The compact SUV Kylak has emerged as a blockbuster, contributing around 60% of Skoda India’s total sales. Gupta, however, does not view this as over-dependence. “If you look at the dynamics of the Indian market, 30 percent of the market is the smallest SUV segment, where we are present with the Kylak. So, in everybody’s portfolio, this one hero product exists. This segment will continue to be the biggest part of any portfolio,” he said. 

Localising while exporting globally

Exports form a crucial part of Skoda India’s business, contributing around 40% of total production. “We are one of the largest exporters from India. Our biggest markets are in Latin America and South Africa. Mexico is one of our biggest customers. We have been successful in making India a base for exports, and that will continue,” he said.

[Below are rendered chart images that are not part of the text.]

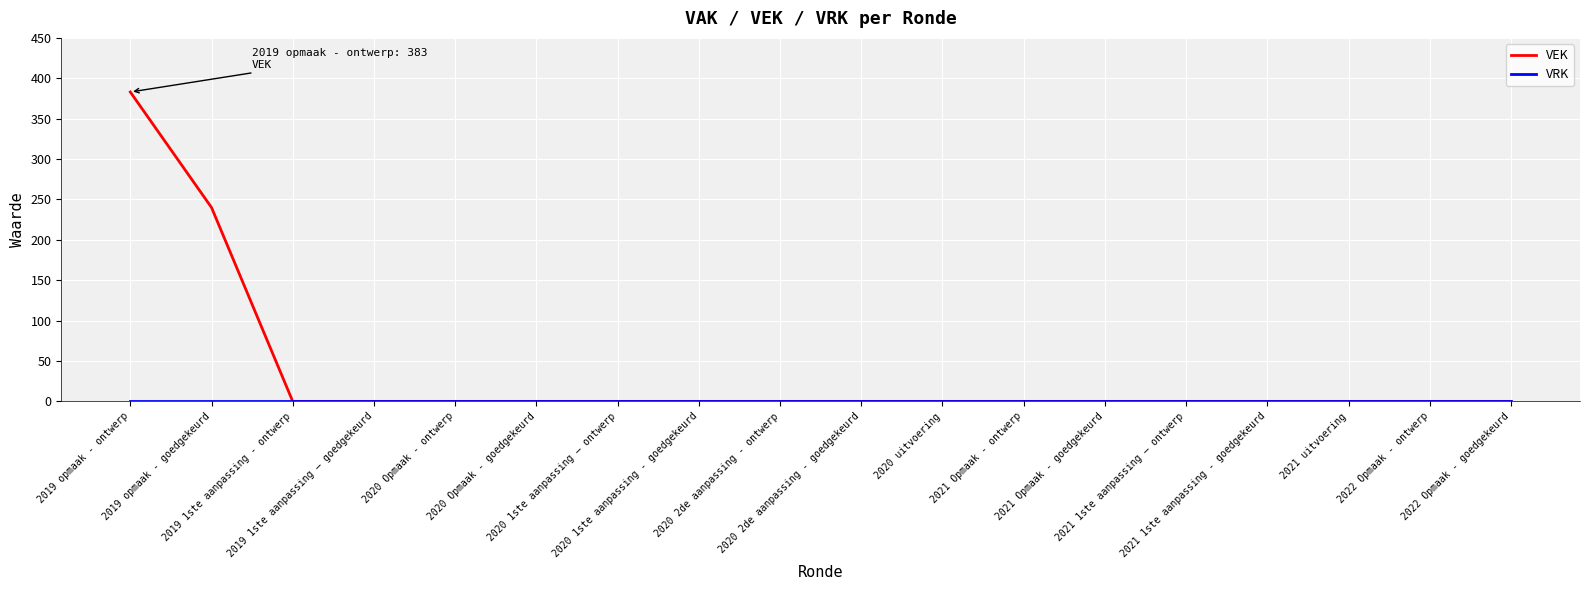

Does the chart display data point markers on the line(s)?

No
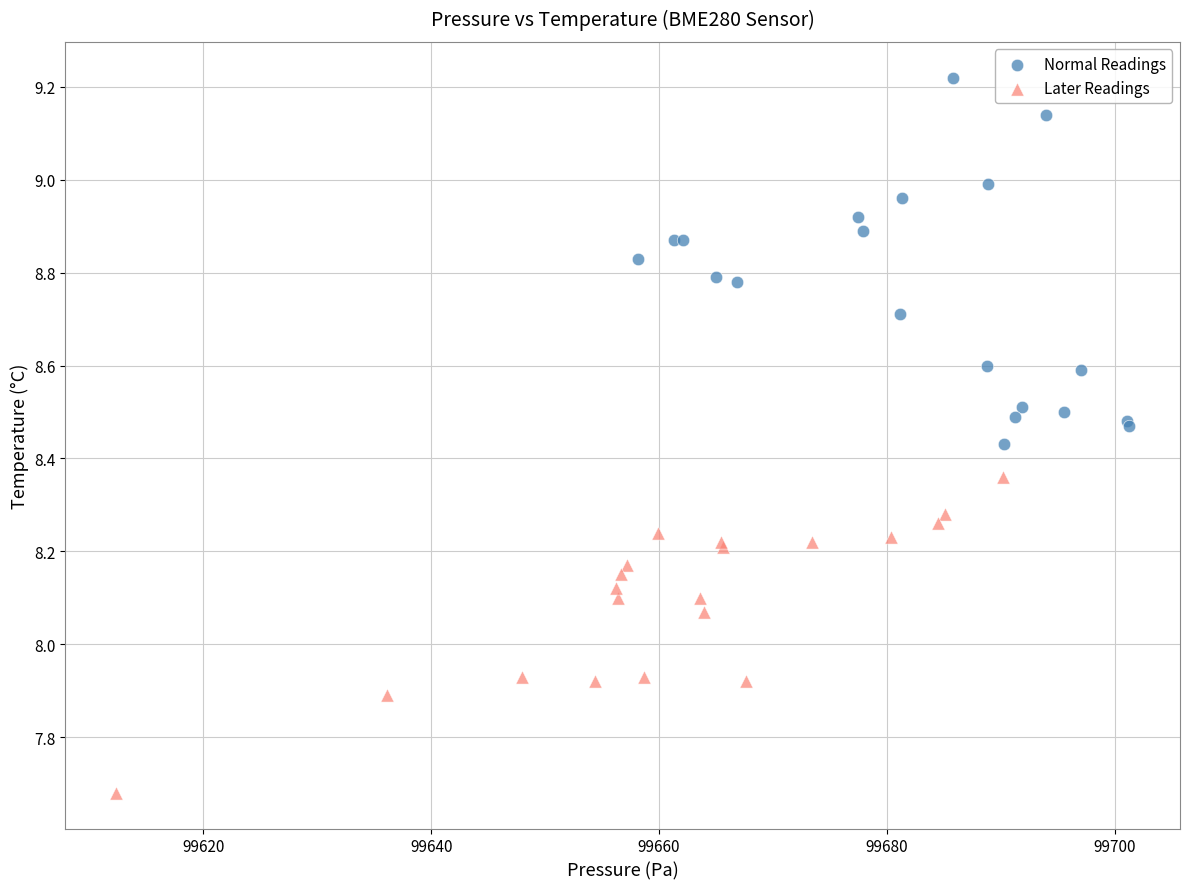

Which series contains the lowest Y value?

Later Readings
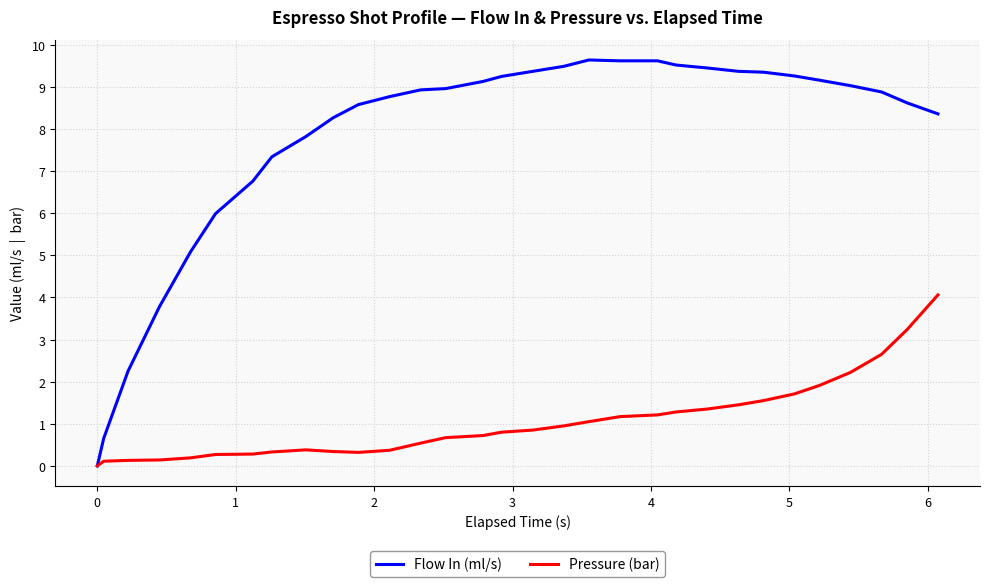

What is the greatest value displayed?

9.6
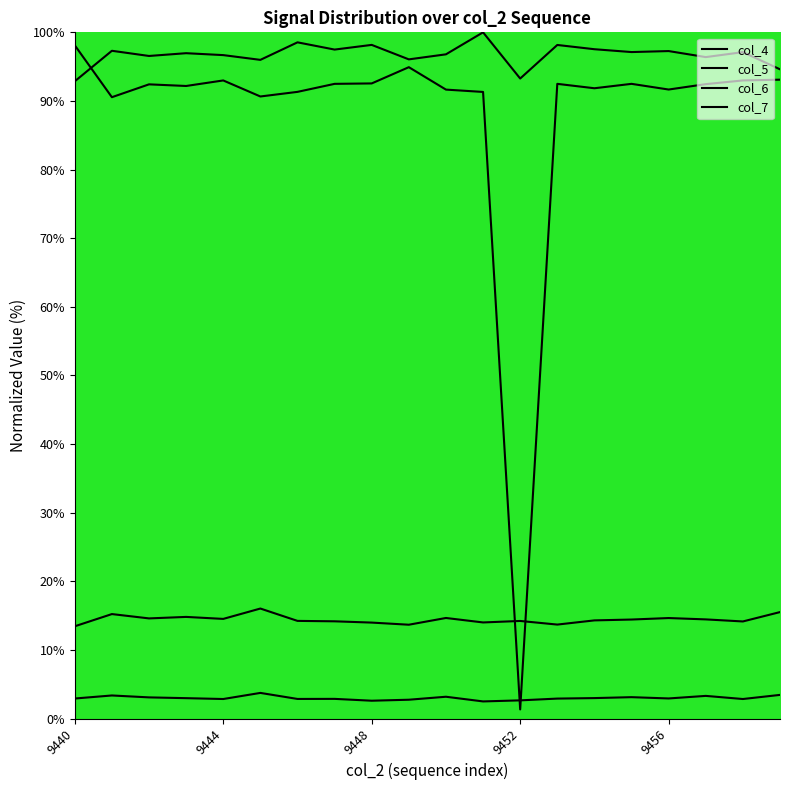

List the labels in order of col_6 value, smallest first.

9440, 9449, 9453, 9448, 9451, 9458, 9447, 9452, 9446, 9454, 9455, 9457, 9444, 9442, 9456, 9450, 9443, 9441, 9459, 9445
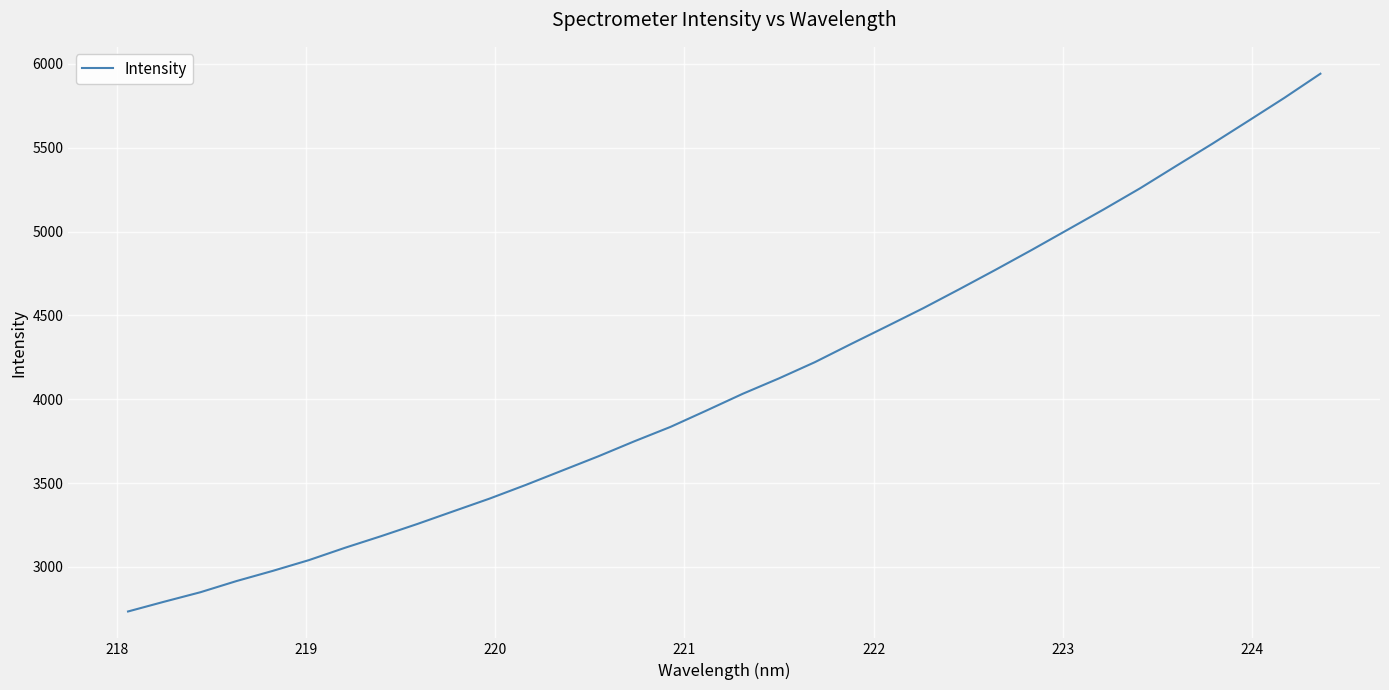

Does the chart have visible grid lines?

Yes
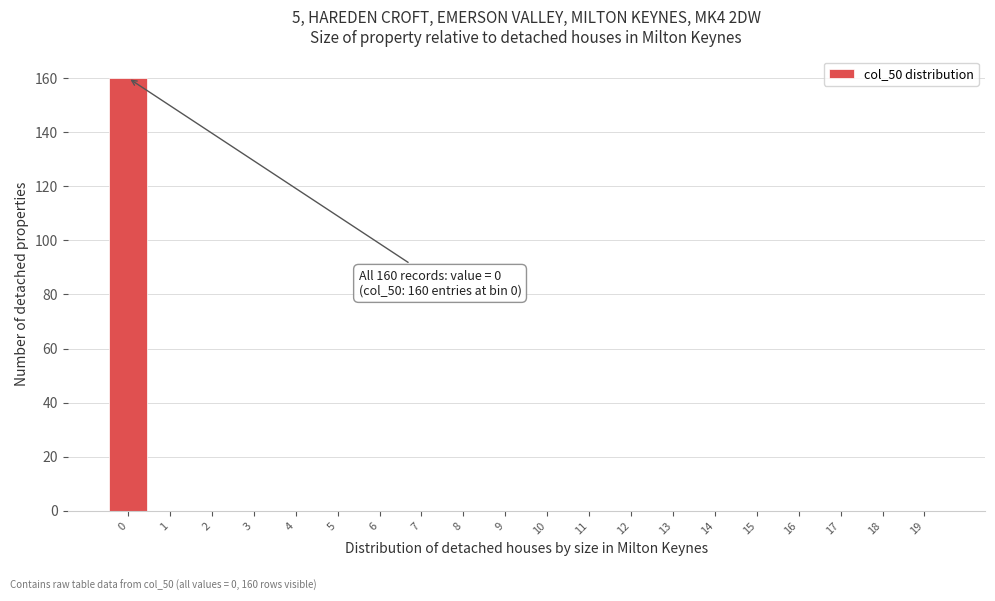

Reading right to left, transcribe all the data shown in this chart.

19=0	18=0	17=0	16=0	15=0	14=0	13=0	12=0	11=0	10=0	9=0	8=0	7=0	6=0	5=0	4=0	3=0	2=0	1=0	0=160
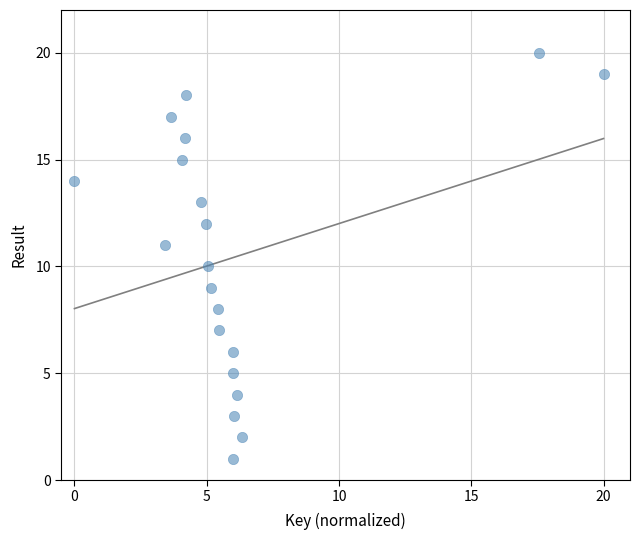

What is the range of Y values (max minus min)?

19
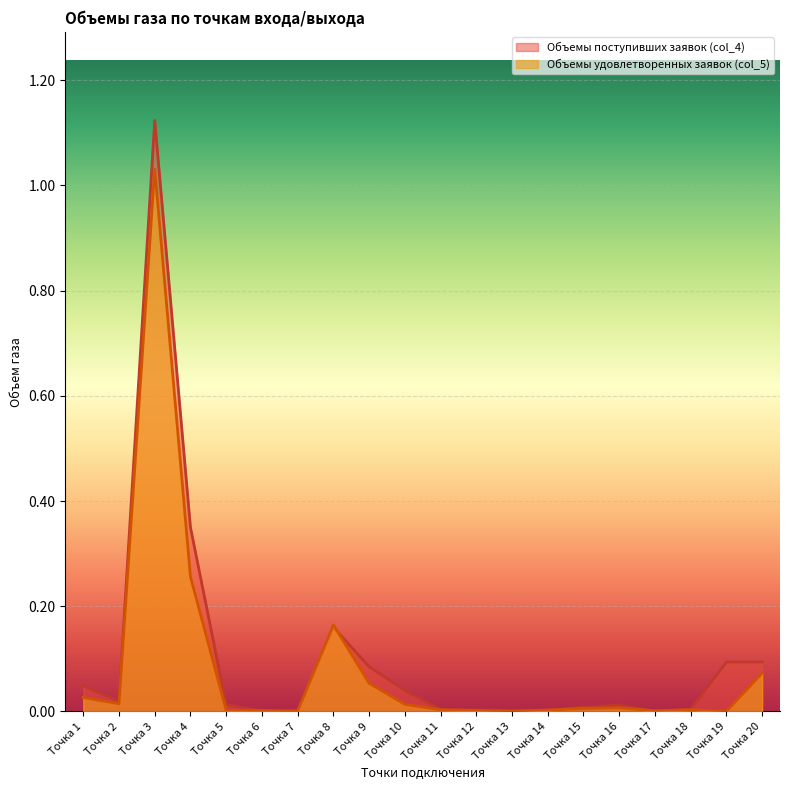

The Объемы поступивших заявок (col_4) series shows 0.0 at Точка 19. True or false?

False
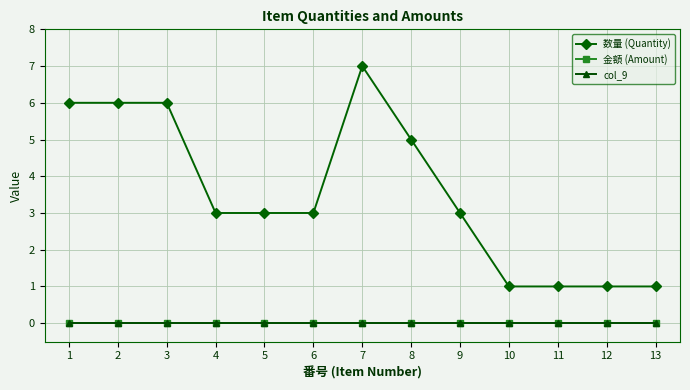

Does the chart have visible grid lines?

Yes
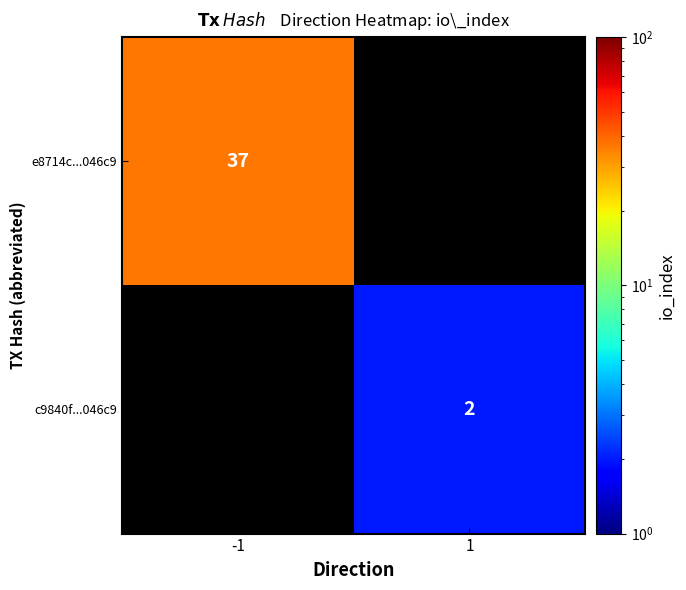

Is the value of e8714c...046c9 at -1 greater than the value of c9840f...046c9 at 1?

Yes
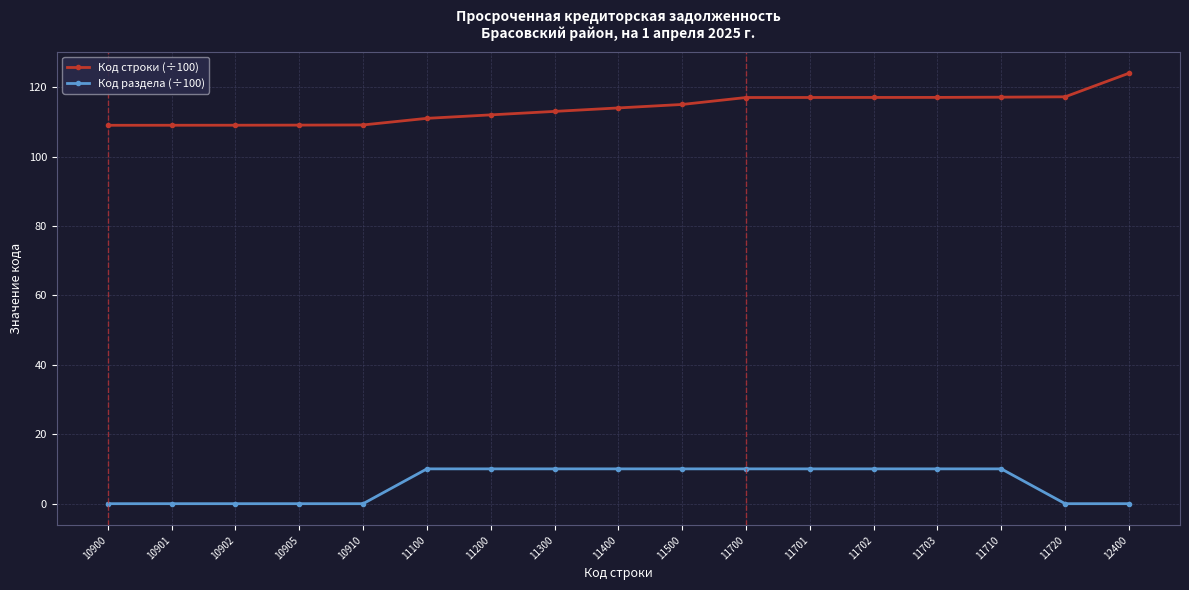

Which series has the largest range (max minus min)?

Код строки (÷100)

Localization, he added, remains vital for competitiveness in both domestic and export markets.  

“Without localization and achieving the local cost base, no OEM can expand. But with global geopolitical shifts, you have to balance between local production and opening up globally. We are big proponents of open trade; tariffs are never good,” he said. 

Free trade discussions with Europe, he said, could further benefit Skoda as a European manufacturer. “It would allow us to bring our global products into India at better price points and give Indian customers access to a wider portfolio,” he added.

EVs remain the long-term future

While the industry is debating the role of hybrids amid slowing global EV growth, Gupta remains clear-eyed about the long-term direction.  “The future will continue to be electric because that is a more sustainable powertrain but in the interim, during the transition, everyone will have to look at various options like gasoline, CNG and hybrids,” he said. 

He acknowledged that regulatory frameworks would determine the pace of powertrain transitions. “At this point, GST changes have not given anything extra to EVs, but they continue to be taxed at 5%, which is a strong incentive. There’s nothing additional for hybrids,” he said.  

While he admitted hybrids have grown without incentives, Gupta cautioned against expecting subsidies across all technologies.  “Demanding subsidy on every kind of powertrain is not right. Beyond a point, it comes down to what the customers prefer. Incentivization helps in the short term, but the true test of a technology is when it stands without incentives,” he said.